6. LOL! I love it when...

Someone says, "Get your facts straight before posting nonsense" and they don't have a clue what they themselves are talking about it! Kinda like your basic Tea Bagger Trump supporter!

I like that you posting "guidelines" but the REALITY is the average time a person convicted of murder spends 16yrs in prison...And that is up from years past.

"Historical figures from the MoJ show that normally between 100 and 200 people convicted for murder are released from prison per year. The average time served has been slowly rising in recent years - from 13 years in 1999 to 16 last year."

How murder sentencing works

People convicted for murder must receive a 'mandatory life sentence' which takes different forms for those who committed murder aged 10 to 18 (detention during Her Majesty's pleasure) and between 18 and 21 (custody for life). This is known as an 'indeterminate sentence' so there's no fixed maximum length it can take.

However, judges can set 'minimum terms' during which the prisoner cannot be released. Once this time is served, a Parole Board must approve release once it is "satisfied the risk of harm the prisoner poses to the life and limb of the public is no more than minimal."

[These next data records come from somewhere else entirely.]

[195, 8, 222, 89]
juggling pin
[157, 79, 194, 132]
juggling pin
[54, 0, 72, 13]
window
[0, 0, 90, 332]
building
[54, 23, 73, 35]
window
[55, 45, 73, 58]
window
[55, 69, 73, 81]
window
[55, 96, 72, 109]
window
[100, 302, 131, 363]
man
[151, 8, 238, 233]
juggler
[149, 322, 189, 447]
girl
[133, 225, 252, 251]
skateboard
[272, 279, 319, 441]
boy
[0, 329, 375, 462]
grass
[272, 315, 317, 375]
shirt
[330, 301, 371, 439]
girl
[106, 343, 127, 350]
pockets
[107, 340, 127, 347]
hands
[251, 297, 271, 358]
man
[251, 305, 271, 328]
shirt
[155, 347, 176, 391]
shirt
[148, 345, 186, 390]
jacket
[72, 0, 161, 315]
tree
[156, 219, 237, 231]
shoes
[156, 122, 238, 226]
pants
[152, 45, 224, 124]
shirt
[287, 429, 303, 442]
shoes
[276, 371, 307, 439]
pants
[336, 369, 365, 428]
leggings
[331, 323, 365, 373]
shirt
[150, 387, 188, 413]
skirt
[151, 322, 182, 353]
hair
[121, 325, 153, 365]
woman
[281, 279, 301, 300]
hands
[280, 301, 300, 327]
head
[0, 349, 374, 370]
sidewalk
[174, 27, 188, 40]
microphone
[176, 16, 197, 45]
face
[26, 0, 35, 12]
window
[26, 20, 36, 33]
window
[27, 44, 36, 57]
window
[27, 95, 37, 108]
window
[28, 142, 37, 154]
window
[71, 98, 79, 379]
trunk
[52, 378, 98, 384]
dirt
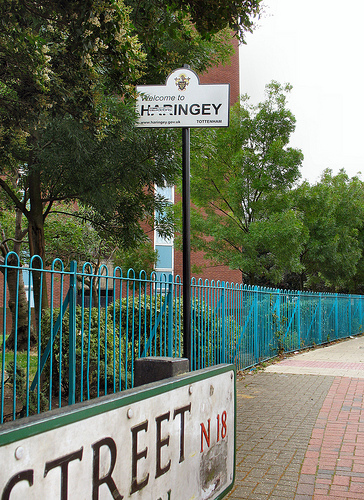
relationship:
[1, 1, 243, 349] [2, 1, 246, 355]
wall on building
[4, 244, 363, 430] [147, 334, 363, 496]
fence panel along a sidewalk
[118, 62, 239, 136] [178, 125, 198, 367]
sign on a pole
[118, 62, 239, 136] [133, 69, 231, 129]
sign has trim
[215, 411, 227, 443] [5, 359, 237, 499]
numbers on sign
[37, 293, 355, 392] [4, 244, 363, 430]
bushes behind fence panel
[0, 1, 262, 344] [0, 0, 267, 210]
tree has leaves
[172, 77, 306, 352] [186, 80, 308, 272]
tree has leaves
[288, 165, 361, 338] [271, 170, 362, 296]
tree has leaves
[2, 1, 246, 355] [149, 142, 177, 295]
building has window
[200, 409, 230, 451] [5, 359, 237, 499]
lettering on sign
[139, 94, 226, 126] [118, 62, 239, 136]
lettering on sign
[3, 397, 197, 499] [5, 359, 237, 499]
lettering on sign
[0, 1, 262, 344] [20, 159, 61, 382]
tree has trunk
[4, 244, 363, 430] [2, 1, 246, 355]
fence panel around building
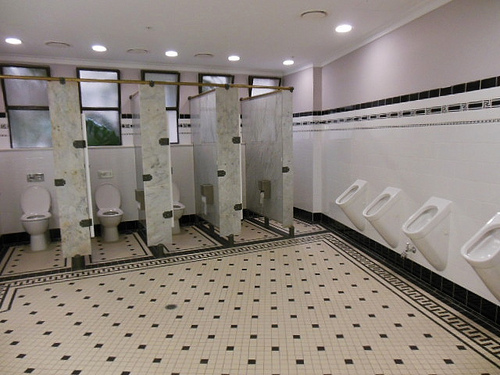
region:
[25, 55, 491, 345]
A men's bathroom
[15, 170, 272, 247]
Four kemode style toilets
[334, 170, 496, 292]
Four flush free urinals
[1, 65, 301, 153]
Five windows above the kemodes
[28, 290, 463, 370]
Off white with black tile floor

The determinations involved in setting a minimum term are set out in Schedule 21 of the Criminal Justice Act 2003. Judges must first choose a starting point which reflects the broad circumstances of a murder - this can be either a 'whole life order', 30, 25, 15 or 12 years (the latter for offences committed by those under 18). From there, the trial judge weighs up additional factors to either lengthen or shorten the minimum term.